Each package file contains many different elements, mostly consisting of XML files and resources such as dynamic link libraries (DLLs), script files, or images. One thing that package files have in common, however, is a manifest.xml file. This file is basically the setup guide for the package and contains a list of the deployable items within the package.

Each solution consists of one or more deployable item. A number of different types of deployable items exist, such as an assembly, a resource file, or a site definition file. However, for the most part, deployable items are defined using feature manifests.

Package Designer

Let’s see how these ideas jibe with our understanding of the Visual Studio project structure.

  1. Create a new blank site named Example 19.

  2. Using Visual Studio, create a new Empty SharePoint Project named Exmaple19, as shown:

  3. In the SharePoint Project Wizard, set the site to use for debugging as the site created in step 1, and then select the Deploy As Farm Solution option.

  4. Choose Project Add New Item. Then in the Add New Item dialog, select Empty Element, as shown. Name the element FirstElement.

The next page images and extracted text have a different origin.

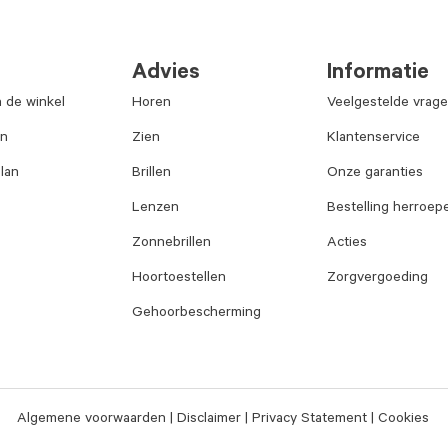
Advies
Informatie
n de winkel
Horen
Veelgestelde vrag
an
Zien
Klantenservice
lan
Brillen
Onze garanties
Lenzen
Bestelling herroep
Zonnebrillen
Acties
Hoortoestellen
Zorgvergoeding
Gehoorbescherming
Algemene voorwaarden
Disclaimer
Privacy Statement
Cookies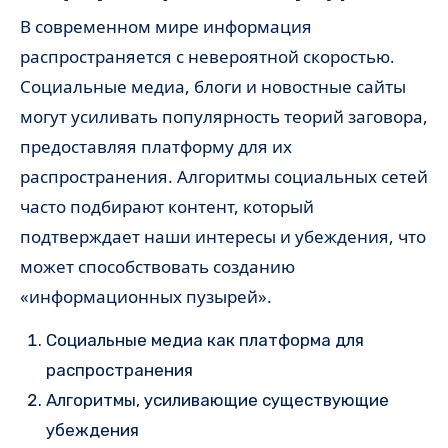
В современном мире информация
распространяется с невероятной скоростью.
Социальные медиа, блоги и новостные сайты
могут усиливать популярность теорий заговора,
предоставляя платформу для их
распространения. Алгоритмы социальных сетей
часто подбирают контент, который
подтверждает наши интересы и убеждения, что
может способствовать созданию
«информационных пузырей».
Социальные медиа как платформа для
распространения
Алгоритмы, усиливающие существующие
убеждения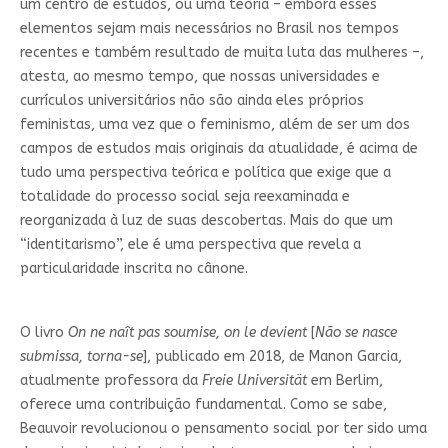
um centro de estudos, ou uma teoria – embora esses
elementos sejam mais necessários no Brasil nos tempos
recentes e também resultado de muita luta das mulheres –,
atesta, ao mesmo tempo, que nossas universidades e
currículos universitários não são ainda eles próprios
feministas, uma vez que o feminismo, além de ser um dos
campos de estudos mais originais da atualidade, é acima de
tudo uma perspectiva teórica e política que exige que a
totalidade do processo social seja reexaminada e
reorganizada à luz de suas descobertas. Mais do que um
“identitarismo”, ele é uma perspectiva que revela a
particularidade inscrita no cânone.
O livro
On ne naît pas soumise, on le devient
[
Não se nasce
submissa, torna-se
], publicado em 2018, de Manon Garcia,
atualmente professora da
Freie Universität
em Berlim,
oferece uma contribuição fundamental. Como se sabe,
Beauvoir revolucionou o pensamento social por ter sido uma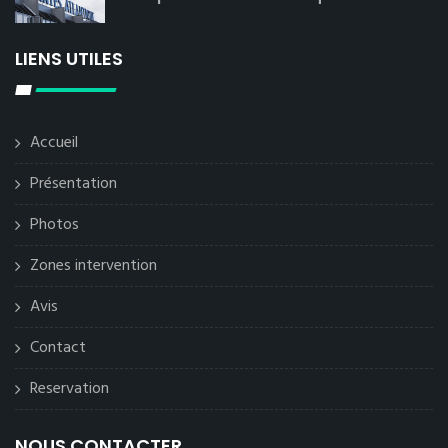
LIENS UTILES
Accueil
Présentation
Photos
Zones intervention
Avis
Contact
Reservation
NOUS CONTACTER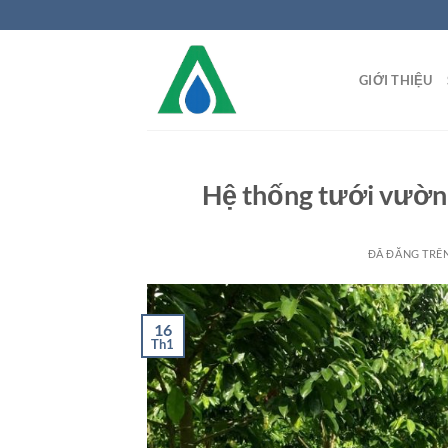
Chuyển
đến
nội
GIỚI THIỆU
dung
Hệ thống tưới vườn c
ĐÃ ĐĂNG TRÊ
16
Th1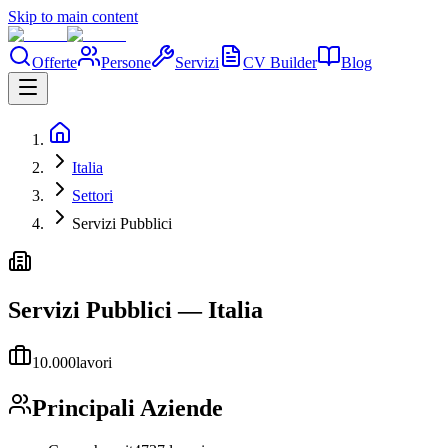
Skip to main content
Offerte
Persone
Servizi
CV Builder
Blog
Italia
Settori
Servizi Pubblici
Servizi Pubblici
—
Italia
10.000
lavori
Principali Aziende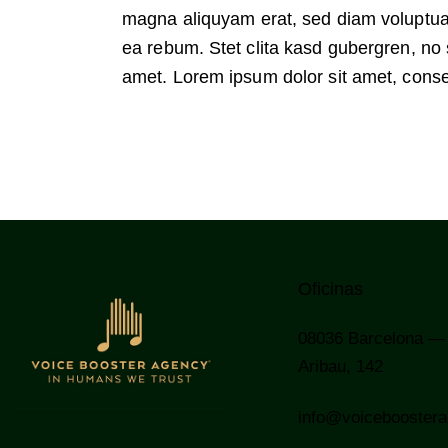
magna aliquyam erat, sed diam voluptua.
ea rebum. Stet clita kasd gubergren, no
amet. Lorem ipsum dolor sit amet, conset
Oficinas
08036
Barcelona —
Aribau, 142
info@voicebooster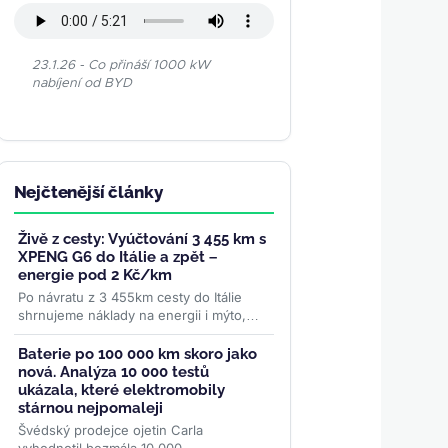
23.1.26 - Co přináší 1000 kW
nabíjení od BYD
Nejčtenější články
Živě z cesty: Vyúčtování 3 455 km s
XPENG G6 do Itálie a zpět –
energie pod 2 Kč/km
Po návratu z 3 455km cesty do Itálie
shrnujeme náklady na energii i mýto,
spotřebu 19 kWh/100 km a proč to bylo
naše nejpohodlnější auto na...
>>
Baterie po 100 000 km skoro jako
nová. Analýza 10 000 testů
ukázala, které elektromobily
stárnou nejpomaleji
Švédský prodejce ojetin Carla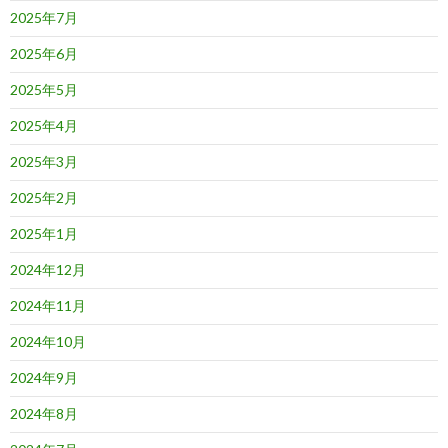
2025年7月
2025年6月
2025年5月
2025年4月
2025年3月
2025年2月
2025年1月
2024年12月
2024年11月
2024年10月
2024年9月
2024年8月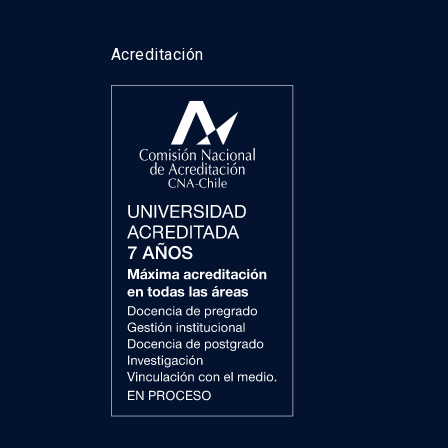
Acreditación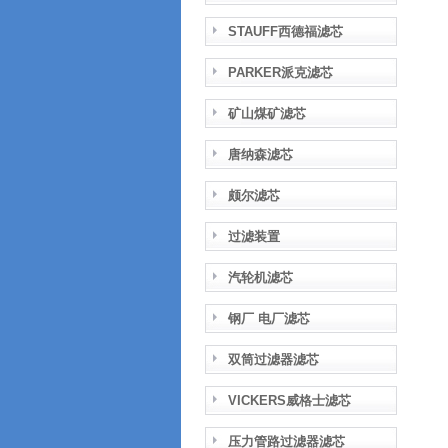
STAUFF西德福滤芯
PARKER派克滤芯
矿山煤矿滤芯
唐纳森滤芯
颇尔滤芯
过滤装置
汽轮机滤芯
钢厂 电厂滤芯
双筒过滤器滤芯
VICKERS威格士滤芯
压力管路过滤器滤芯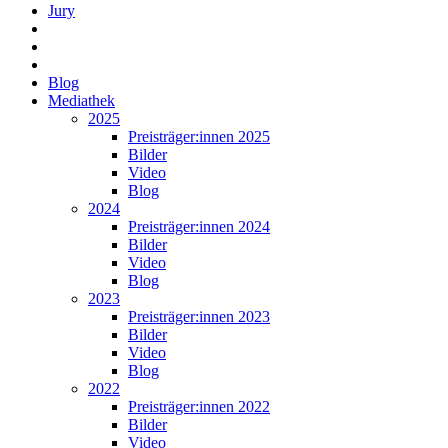
Jury
Blog
Mediathek
2025
Preisträger:innen 2025
Bilder
Video
Blog
2024
Preisträger:innen 2024
Bilder
Video
Blog
2023
Preisträger:innen 2023
Bilder
Video
Blog
2022
Preisträger:innen 2022
Bilder
Video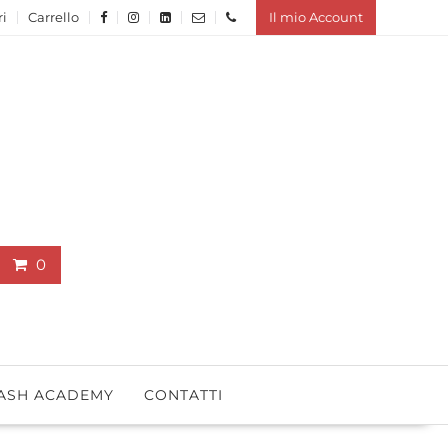
ri
Carrello
Il mio Account
0
ASH ACADEMY
CONTATTI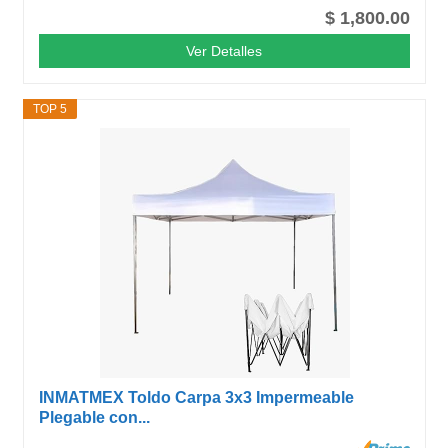
$ 1,800.00
Ver Detalles
TOP 5
INMATMEX Toldo Carpa 3x3 Impermeable
Plegable con...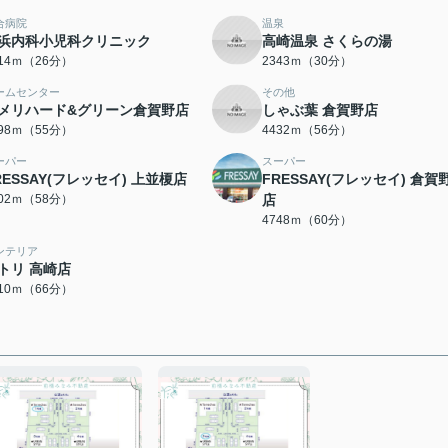
合病院
温泉
浜内科小児科クリニック
高崎温泉 さくらの湯
014ｍ（26分）
2343ｍ（30分）
ームセンター
その他
メリハード&グリーン倉賀野店
しゃぶ葉 倉賀野店
398ｍ（55分）
4432ｍ（56分）
ーパー
スーパー
RESSAY(フレッセイ) 上並榎店
FRESSAY(フレッセイ) 倉賀
602ｍ（58分）
店
4748ｍ（60分）
ンテリア
トリ 高崎店
210ｍ（66分）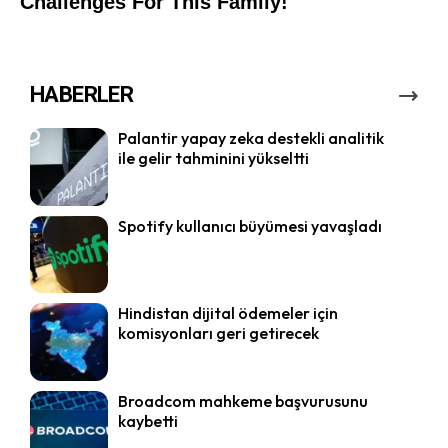
HABERLER
Palantir yapay zeka destekli analitik
ile gelir tahminini yükseltti
Spotify kullanıcı büyümesi yavaşladı
Hindistan dijital ödemeler için
komisyonları geri getirecek
Broadcom mahkeme başvurusunu
kaybetti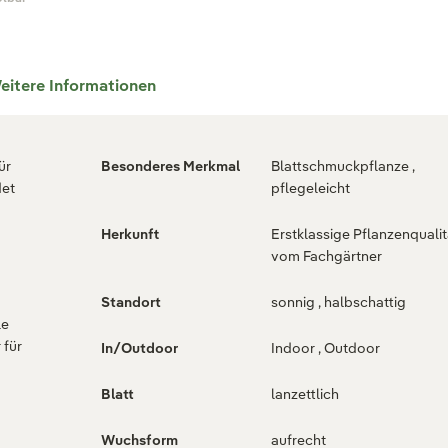
eitere Informationen
ür
Besonderes Merkmal
Blattschmuckpflanze ,
det
pflegeleicht
Herkunft
Erstklassige Pflanzenqualit
vom Fachgärtner
Standort
sonnig , halbschattig
le
 für
In/Outdoor
Indoor , Outdoor
Blatt
lanzettlich
Wuchsform
aufrecht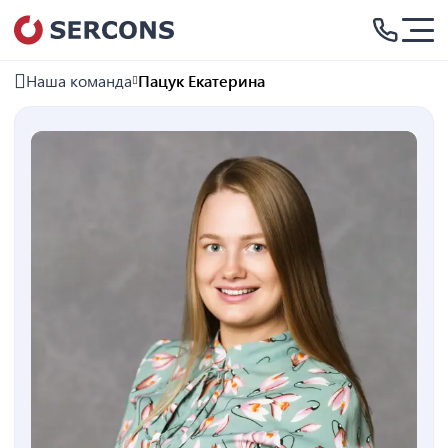
Наша команда
Пацук Екатерина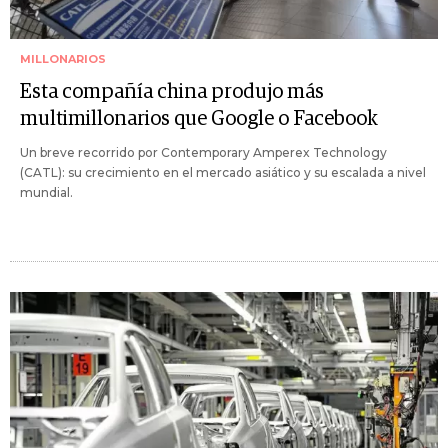
MILLONARIOS
Esta compañía china produjo más
multimillonarios que Google o Facebook
Un breve recorrido por Contemporary Amperex Technology
(CATL): su crecimiento en el mercado asiático y su escalada a nivel
mundial.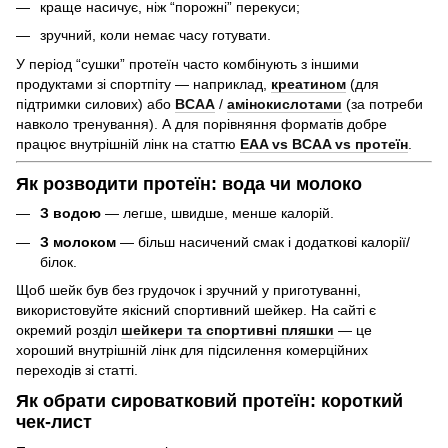
краще насичує, ніж “порожні” перекуси;
зручний, коли немає часу готувати.
У період “сушки” протеїн часто комбінують з іншими
продуктами зі спортпіту — наприклад,
креатином
(для
підтримки силових) або
BCAA
/
амінокислотами
(за потреби
навколо тренування). А для порівняння форматів добре
працює внутрішній лінк на статтю
EAA vs BCAA vs протеїн
.
Як розводити протеїн: вода чи молоко
З водою
— легше, швидше, менше калорій.
З молоком
— більш насичений смак і додаткові калорії/
білок.
Щоб шейк був без грудочок і зручний у приготуванні,
використовуйте якісний спортивний шейкер. На сайті є
окремий розділ
шейкери та спортивні пляшки
— це
хороший внутрішній лінк для підсилення комерційних
переходів зі статті.
Як обрати сироватковий протеїн: короткий
чек-лист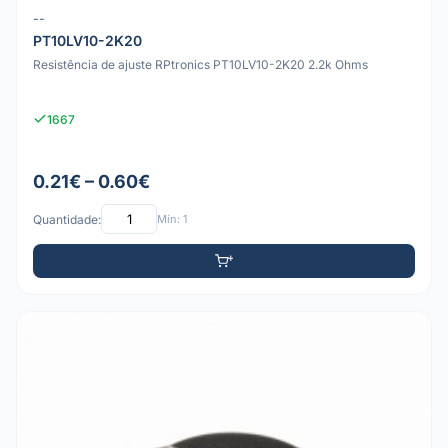
--
PT10LV10-2K20
Resistência de ajuste RPtronics PT10LV10-2K20 2.2k Ohms
1667
0.21€ – 0.60€
Quantidade:
Mín: 1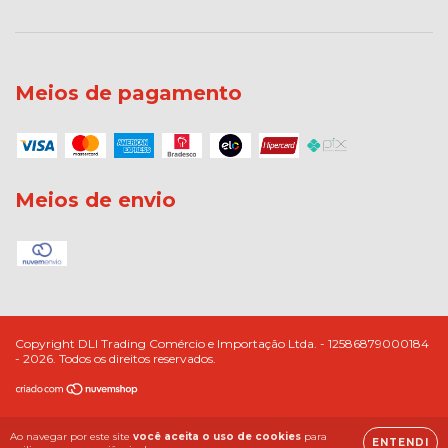
Meios de pagamento
Meios de envio
Copyright DLI Trading Comércio e Importação Ltda. - 12586879000184
- 2026. Todos os direitos reservados.
Ao navegar por este site
você aceita o uso de cookies
para
ENTENDI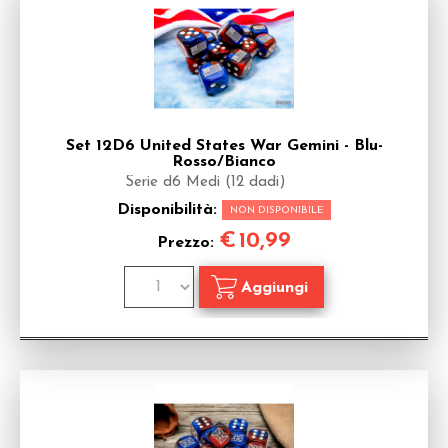
Set 12D6 United States War Gemini - Blu-
Rosso/Bianco
Serie d6 Medi (12 dadi)
Disponibilità:
NON DISPONIBILE
€
10,99
Prezzo: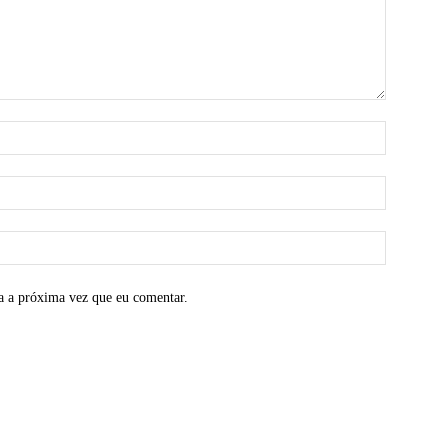
a a próxima vez que eu comentar.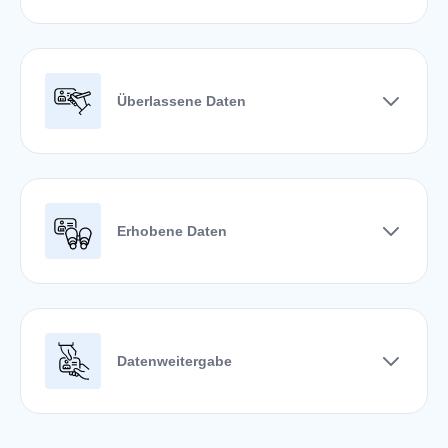
Kontakt
Überlassene Daten
Erhobene Daten
Datenweitergabe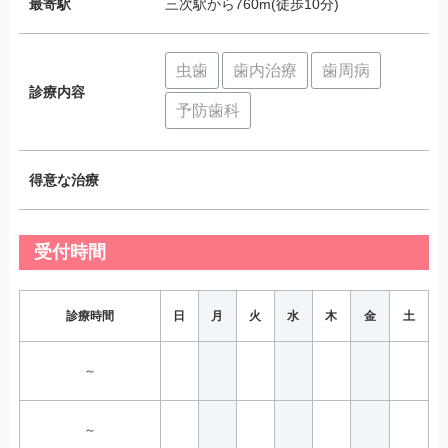
最寄駅
三次駅から760m(徒歩10分)
虫歯
歯内治療
歯周病
診療内容
予防歯科
得意な治療
受付時間
診療時間
日
月
火
水
木
金
土
～
～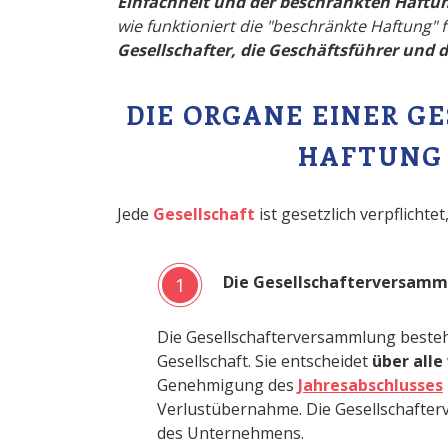
Einfachheit und der beschränkten Haftu
wie funktioniert die "beschränkte Haftung" 
Gesellschafter, die Geschäftsführer und d
DIE ORGANE EINER G
HAFTUNG 
Jede
Gesellschaft
ist gesetzlich verpflichte
Die Gesellschafterversamm
1
Die Gesellschafterversammlung besteh
Gesellschaft. Sie entscheidet
über all
Genehmigung des
Jahresabschlusses
Verlustübernahme. Die Gesellschaft
des Unternehmens.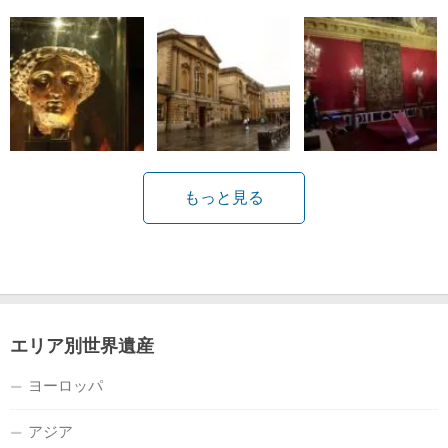
もっと見る
エリア別世界遺産
ヨーロッパ
アジア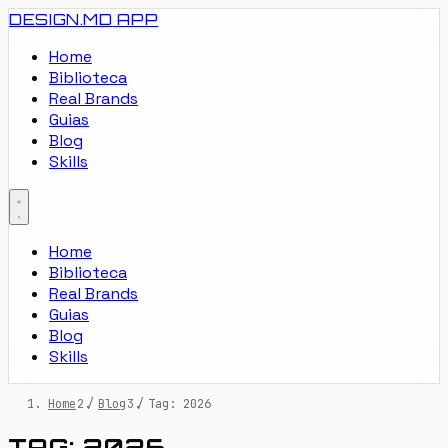
DESIGN.MD
APP
Home
Biblioteca
Real Brands
Guias
Blog
Skills
Home
Biblioteca
Real Brands
Guias
Blog
Skills
Home
/
Blog
/
Tag: 2026
TAG: 2026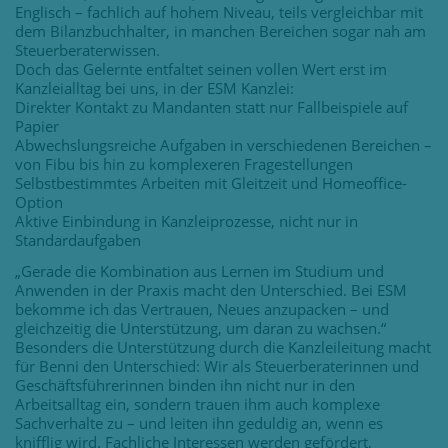
Englisch – fachlich auf hohem Niveau, teils vergleichbar mit
dem Bilanzbuchhalter, in manchen Bereichen sogar nah am
Steuerberaterwissen.
Doch das Gelernte entfaltet seinen vollen Wert erst im
Kanzleialltag bei uns, in der ESM Kanzlei:
Direkter Kontakt zu Mandanten statt nur Fallbeispiele auf
Papier
Abwechslungsreiche Aufgaben in verschiedenen Bereichen –
von Fibu bis hin zu komplexeren Fragestellungen
Selbstbestimmtes Arbeiten mit Gleitzeit und Homeoffice-
Option
Aktive Einbindung in Kanzleiprozesse, nicht nur in
Standardaufgaben
„Gerade die Kombination aus Lernen im Studium und
Anwenden in der Praxis macht den Unterschied. Bei ESM
bekomme ich das Vertrauen, Neues anzupacken – und
gleichzeitig die Unterstützung, um daran zu wachsen.“
Besonders die Unterstützung durch die Kanzleileitung macht
für Benni den Unterschied: Wir als Steuerberaterinnen und
Geschäftsführerinnen binden ihn nicht nur in den
Arbeitsalltag ein, sondern trauen ihm auch komplexe
Sachverhalte zu – und leiten ihn geduldig an, wenn es
knifflig wird. Fachliche Interessen werden gefördert,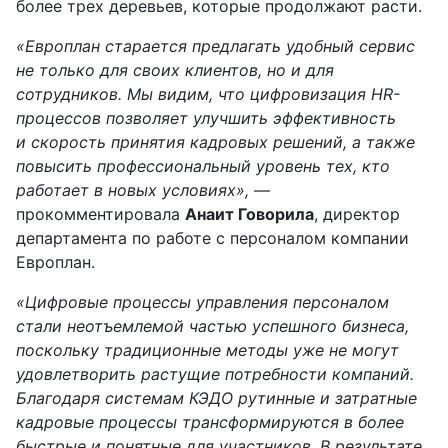
более трех деревьев, которые продолжают расти.
«Европлан старается предлагать удобный сервис
не только для своих клиентов, но и для
сотрудников. Мы видим, что цифровизация HR-
процессов позволяет улучшить эффективность
и скорость принятия кадровых решений, а также
повысить профессиональный уровень тех, кто
работает в новых условиях»,
—
прокомментировала
Анаит Говорила
, директор
департамента по работе с персоналом компании
Европлан.
«Цифровые процессы управления персоналом
стали неотъемлемой частью успешного бизнеса,
поскольку традиционные методы уже не могут
удовлетворить растущие потребности компаний.
Благодаря системам КЭДО рутинные и затратные
кадровые процессы трансформируются в более
быстрые и понятные для участников. В результате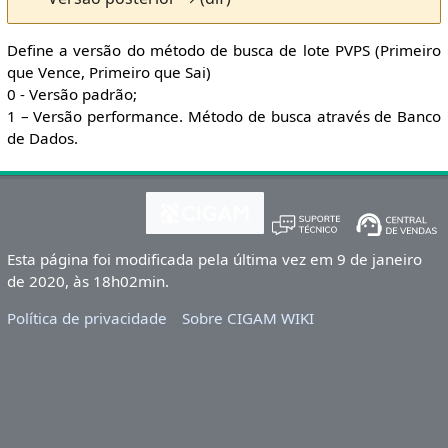
Define a versão do método de busca de lote PVPS (Primeiro
que Vence, Primeiro que Sai)
0 - Versão padrão;
1 – Versão performance. Método de busca através de Banco
de Dados.
Esta página foi modificada pela última vez em 9 de janeiro
de 2020, às 18h02min.
Política de privacidade
Sobre CIGAM WIKI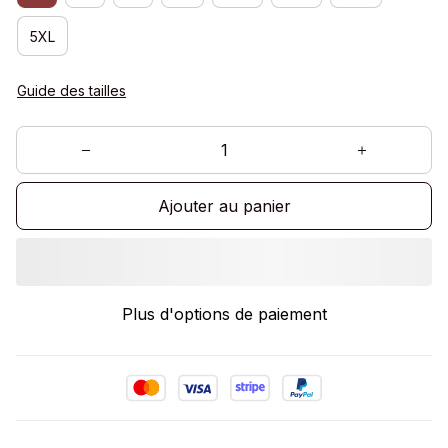
5XL
Guide des tailles
Ajouter au panier
Plus d'options de paiement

Let’s take a look at what’s happened in Visual Studio. We have a Features folder and a Package folder. If we double-click Package.package within the Package folder, we’ll see the package designer shown here:

The package designer gives us a visual tool we can use to modify the manifest.xml for a package file. Click the Manifest button at the bottom of the page to see the underlying manifest.xml file:

<Solution xmlns="http://schemas.microsoft.com/sharepoint/"
          SolutionId="--snipped--" SharePointProductVersion="14.0">
  <Assemblies>
    <Assembly Location="Example19.dll"
              DeploymentTarget="GlobalAssemblyCache" />
  </Assemblies>
  <FeatureManifests>
    <FeatureManifest Location="Example19_Feature1\Feature.xml" />
  </FeatureManifests>
</Solution>

In this manifest are two deployable items: an assembly that will be the build output of our Visual Studio project and a FeatureManifest that points to a Feature.xml file.

Deploying Assemblies

By default, the build output assembly will always be added to the solution file. This means that any code that we add within our project will be compiled and the resultant DLL will be deployed to SharePoint in the solution package. In some situations, however, we may need to add another assembly. By clicking the Advanced button in the Solution Designer, we can either add an assembly or add the compiled output of another project within the solution. Along with adding additional assemblies, we can also add any resource assemblies that should be included.

Adding Safe Controls

SharePoint makes use of a custom page parser to assemble the user interface, and this parser is known as the Safe-Mode Parser. Its primary function is to prevent users from executing code on the server that hasn’t been specifically approved by an administrator. The mechanism by which an administrator approves code for execution is the SafeControl entry, which is ultimately applied as a web.config entry on each front-end server. If our assembly contains user controls or web parts or any other component that can be declaratively added to a page, a SafeControl entry is required. If a user attempts to add a component that does not have a corresponding SafeControl entry, an error will be thrown detailing the absence of the SafeControl entry as the problem.